Haino’s first solo album was originally released on the Pinakotheca label in 1981, then reissued on CD by PSF in 1993. It opens with five minutes of unnerving solo voice (with a few desolate notes of piano), followed by a string of tracks featuring just electric guitar and emotionally overwrought vocals. Haino sobs and whimpers, strumming as though comforting himself in a pitch-black room. The sixth track, “Umaku Dekinai” (translation: “I Can’t Do It Properly”), is a change of pace: a burst of raw guitar noise over which he chants the title phrase repeatedly, as if having a breakdown. The reissue includes three live bonus tracks, the last of which is a nearly half-hour tsunami of feedback and distortion.

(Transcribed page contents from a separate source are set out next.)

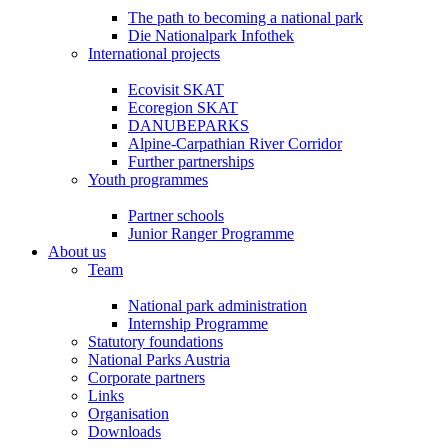
The path to becoming a national park
Die Nationalpark Infothek
International projects
Ecovisit SKAT
Ecoregion SKAT
DANUBEPARKS
Alpine-Carpathian River Corridor
Further partnerships
Youth programmes
Partner schools
Junior Ranger Programme
About us
Team
National park administration
Internship Programme
Statutory foundations
National Parks Austria
Corporate partners
Links
Organisation
Downloads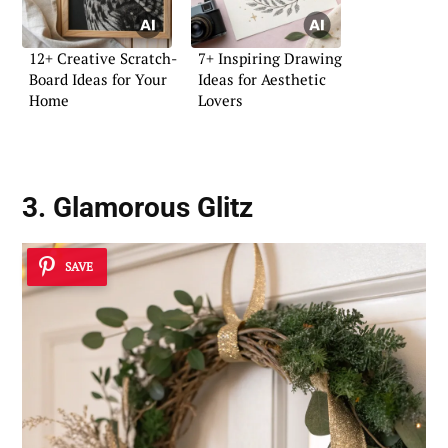
12+ Creative Scratch-
7+ Inspiring Drawing
Board Ideas for Your
Ideas for Aesthetic
Home
Lovers
3. Glamorous Glitz
SAVE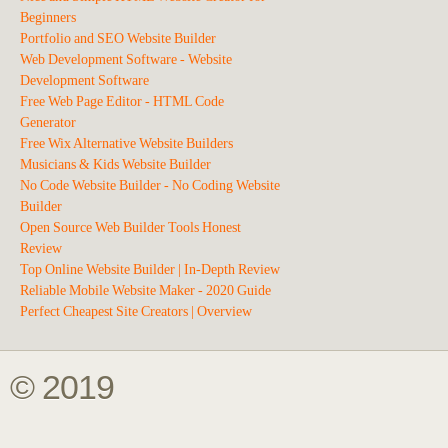
Beginners
Portfolio and SEO Website Builder
Web Development Software - Website
Development Software
Free Web Page Editor - HTML Code
Generator
Free Wix Alternative Website Builders
Musicians & Kids Website Builder
No Code Website Builder - No Coding Website
Builder
Open Source Web Builder Tools Honest
Review
Top Online Website Builder | In-Depth Review
Reliable Mobile Website Maker - 2020 Guide
Perfect Cheapest Site Creators | Overview
© 2019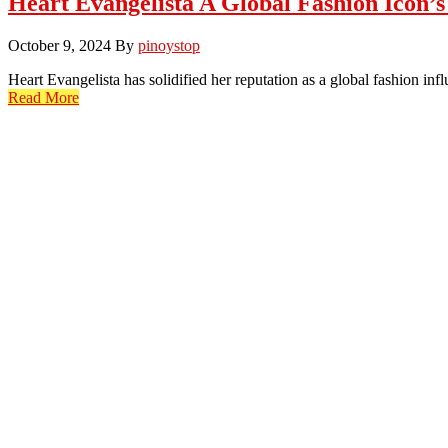
Heart Evangelista A Global Fashion Icon’
October 9, 2024
By
pinoystop
Heart Evangelista has solidified her reputation as a global fashion in
Read More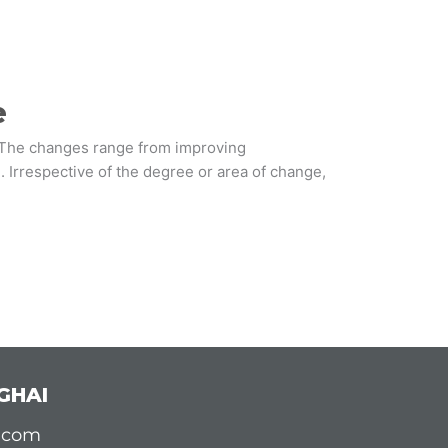
e
. The changes range from improving
. Irrespective of the degree or area of change,
GHAI
d.com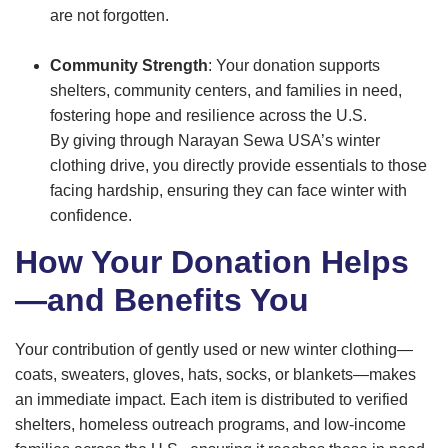
are not forgotten.
Community Strength
: Your donation supports
shelters, community centers, and families in need,
fostering hope and resilience across the U.S.
By giving through Narayan Sewa USA’s winter
clothing drive, you directly provide essentials to those
facing hardship, ensuring they can face winter with
confidence.
How Your Donation Helps
—and Benefits You
Your contribution of gently used or new winter clothing—
coats, sweaters, gloves, hats, socks, or blankets—makes
an immediate impact. Each item is distributed to verified
shelters, homeless outreach programs, and low-income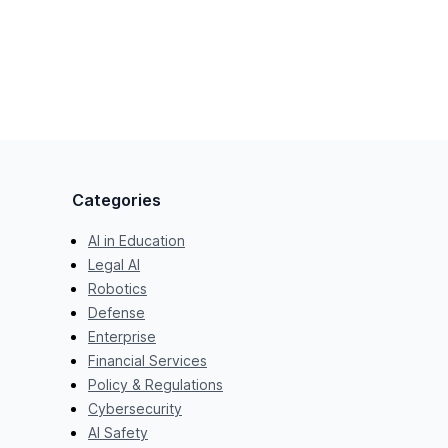
Categories
AI in Education
Legal AI
Robotics
Defense
Enterprise
Financial Services
Policy & Regulations
Cybersecurity
AI Safety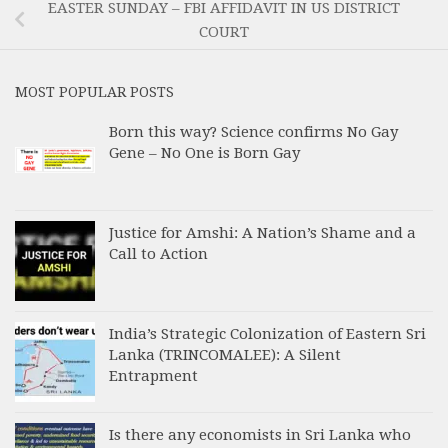
EASTER SUNDAY – FBI AFFIDAVIT IN US DISTRICT
COURT
MOST POPULAR POSTS
Born this way? Science confirms No Gay
Gene – No One is Born Gay
Justice for Amshi: A Nation’s Shame and a
Call to Action
India’s Strategic Colonization of Eastern Sri
Lanka (TRINCOMALEE): A Silent
Entrapment
Is there any economists in Sri Lanka who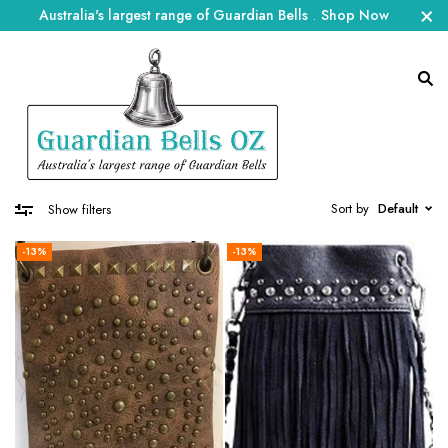
Australia's largest range of Guardian Bells
.
Shop Now
Sort by
Default
Show filters
-13%
-13%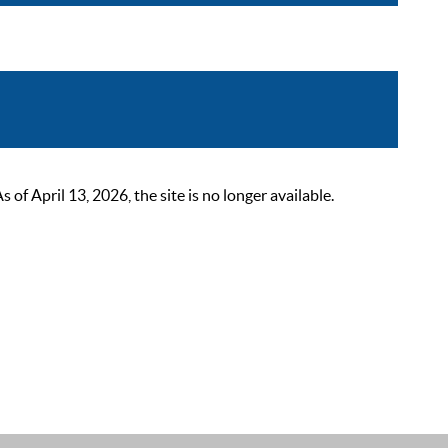
 April 13, 2026, the site is no longer available.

Haino has a long-standing trio featuring Jim O’Rourke on bass and Oren Ambarchi on drums; they’ve released an album just about every year since 2010. This, the third in the series, is one of the more sonically overwhelming entries — the cover art, a photo of three knives stuck in a board, is a good indication of the contents. It contains just four long tracks, the shortest running almost 14 minutes and the longest more than 22, on which Haino unleashes endless face-ripping guitar solos and spits out breathless, improvised lyrics as O’Rourke and Ambarchi lay down steady grooves that are motorik-indebted (during the fast, loud parts) and psychedelically dubby (during the slow, quiet parts). There’s a genuine creative bond here, and at its best this band is right up there with Fushitsusha.

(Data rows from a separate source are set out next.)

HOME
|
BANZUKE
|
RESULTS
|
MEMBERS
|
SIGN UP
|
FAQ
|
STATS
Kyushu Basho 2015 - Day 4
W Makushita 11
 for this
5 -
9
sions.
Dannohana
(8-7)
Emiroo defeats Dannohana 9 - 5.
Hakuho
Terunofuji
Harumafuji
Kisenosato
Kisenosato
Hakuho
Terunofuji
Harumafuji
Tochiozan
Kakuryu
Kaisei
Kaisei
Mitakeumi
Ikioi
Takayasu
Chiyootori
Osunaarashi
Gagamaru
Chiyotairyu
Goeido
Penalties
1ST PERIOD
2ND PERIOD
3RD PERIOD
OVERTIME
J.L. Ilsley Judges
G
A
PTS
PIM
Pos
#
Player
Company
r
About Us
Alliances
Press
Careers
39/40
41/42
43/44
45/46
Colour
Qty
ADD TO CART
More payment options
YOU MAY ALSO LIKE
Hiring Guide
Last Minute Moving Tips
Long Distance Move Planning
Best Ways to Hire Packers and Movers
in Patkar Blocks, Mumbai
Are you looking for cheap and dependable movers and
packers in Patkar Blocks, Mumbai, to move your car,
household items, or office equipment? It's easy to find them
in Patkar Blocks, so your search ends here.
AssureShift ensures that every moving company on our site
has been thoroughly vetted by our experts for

This live album, released on the now defunct Charnel Music imprint in 1998, was recorded live in San Francisco in November 1996 and broadcast on Bay Area college radio station KFJC. It consists of five tracks, most of which are brand-new improvisations bearing titles like “The Halation Born Between You And I Who Were Doomed To Appear In Form” and “If I Had Been Showered In Gold Blood, Wouldn’t My Prayer Have Been Answered?” Haino’s guitar is particularly cloudlike, whooshing and shimmering in endless waves of sculpted noise that rarely sound like anything so vulgar as a riff or a melody. Drummer Jun Kosugi plays in a free jazz-inspired style that emphasizes dancing cymbal patterns. That leaves bassist Yasushi Ozawa to do a lot of the heavy lifting, and he’s more than up to it, cutting a Jaco Pastorius-meets-Bill Laswell path through the storm.

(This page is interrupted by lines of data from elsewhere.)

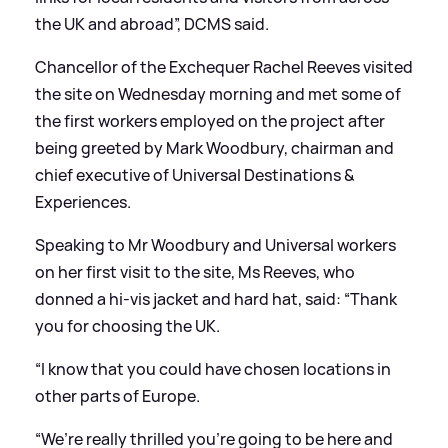
the UK and abroad”, DCMS said.
Chancellor of the Exchequer Rachel Reeves visited
the site on Wednesday morning and met some of
the first workers employed on the project after
being greeted by Mark Woodbury, chairman and
chief executive of Universal Destinations
&
Experiences.
Speaking to Mr Woodbury and Universal workers
on her first visit to the site, Ms Reeves, who
donned a hi-vis jacket and hard hat, said: “Thank
you for choosing the UK.
“I know that you could have chosen locations in
other parts of Europe.
“We’re really thrilled you’re going to be here and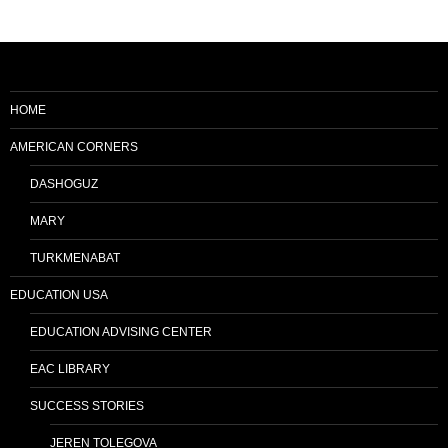
HOME
AMERICAN CORNERS
DASHOGUZ
MARY
TURKMENABAT
EDUCATION USA
EDUCATION ADVISING CENTER
EAC LIBRARY
SUCCESS STORIES
JEREN TOLEGOVA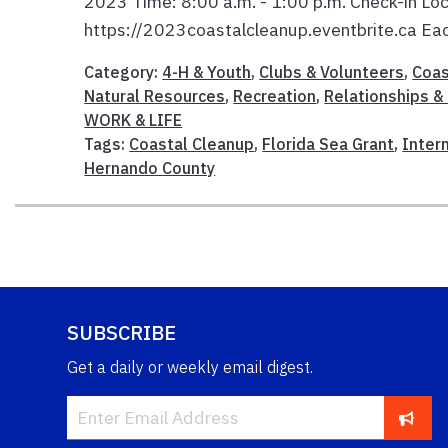
2023 Time: 8:00 a.m. - 1:00 p.m. Check-in Loca
https://2023coastalcleanup.eventbrite.ca Each
Category:
4-H & Youth
,
Clubs & Volunteers
,
Coas
Natural Resources
,
Recreation
,
Relationships & 
WORK & LIFE
Tags:
Coastal Cleanup
,
Florida Sea Grant
,
Inter
Hernando County
SUBSCRIBE
Get a daily or weekly email digest.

This two-CD set from 2001 consists of two long tracks with typically Keiji-esque titles. The first, on which he plays the hurdy-gurdy, a stringed instrument played by turning a crank, is called “Whereto Can I Cast Away This Fragment Echo Called The End, So That I May Summon An Awakening From The Other Side?” and consists of layers of drone with monklike groaning on top. The second is called “I Have Decided to Tear You to Pieces. Whether You Become Light or Darkness Depends on You. I Wonder, Which Shall You Choose?” and is performed on electronic percussion with rage-filled vocals. It sounds like he’s hitting an upturned plastic bucket at times, while at other times he’s creating a “cymbal” sound like a giant piece of sheet metal vibrating in a windstorm, as he growls and sputters. This is ritual music for a religion that hasn’t yet been codified.